When she started to dig in her pockets, Morris brushed her arm. “Allow me.” Morris input his code, and they all watched an anemic stream of beige pour into a biodegradable cup.
“Well.” Peabody took it out of the slot. “It’s hot, so that’s half there.”
“Good luck with that. So, Ledo.” Morris gestured again, and they started down the tunnel. “Without his untimely end, he might have had another five or six years in him if he’d remained on the same course. Considerable liver and kidney damage from substance abuse. Ocular degeneration from the same. Bones and teeth show signs of very poor nutrition, and indeed his last meal was fried noodles and brew that was more chemicals than barley.
“His tox screen,” Morris continued as they went through his double doors, “showed a cocktail of funk, go-smoke, and downs. Enough downs his killer didn’t need to stun him. He’d have been out for another six hours regardless.”
“Couldn’t know that—unless the killer witnessed him ingesting.” Eve approached the body, studied the stun marks, the deep, jagged hole left by the cue. “Even then, why change routine, why take the chance? Careful, cautious, thorough.”
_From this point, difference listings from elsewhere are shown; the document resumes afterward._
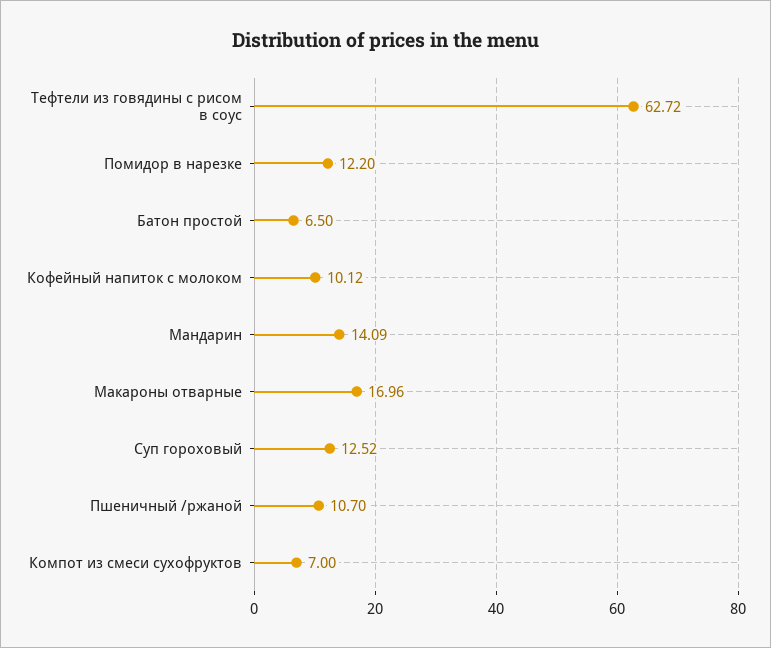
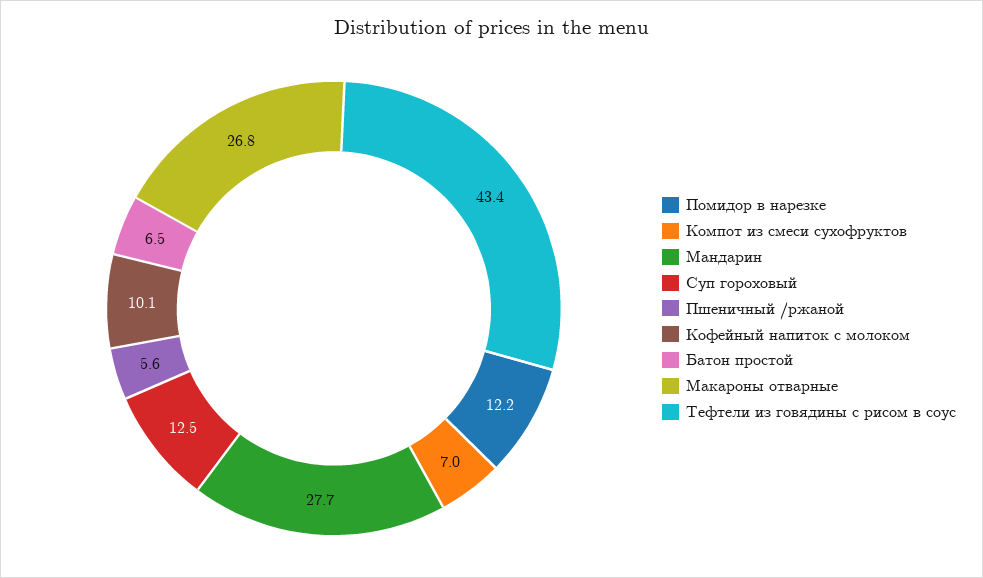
  {
-   "Тефтели из говядины с рисом в соус": 62.72,
+   "Тефтели из говядины с рисом в соус": 43.4,
    "Помидор в нарезке": 12.2,
    "Батон простой": 6.5,
    "Кофейный напиток с молоком": 10.12,
-   "Мандарин": 14.09,
+   "Мандарин": 27.7,
-   "Макароны отварные": 16.96,
+   "Макароны отварные": 26.8,
    "Суп гороховый": 12.52,
-   "Пшеничный /ржаной": 10.7,
+   "Пшеничный /ржаной": 5.6,
    "Компот из смеси сухофруктов": 7
  }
“The blow to the cheekbone was hard enough to fracture it, and likely came from above. Standing, straddling him. Right to left.”
“Most likely right-handed then, as we determined in Bastwick’s case.”
“Most likely. And the killing blow, again from above. Straight down, with force. The break on the cue was fresh.”
“Yeah, saw that, confirmed at the lab.”
“I picked several splinters out of the wound. Another message, I’m told.”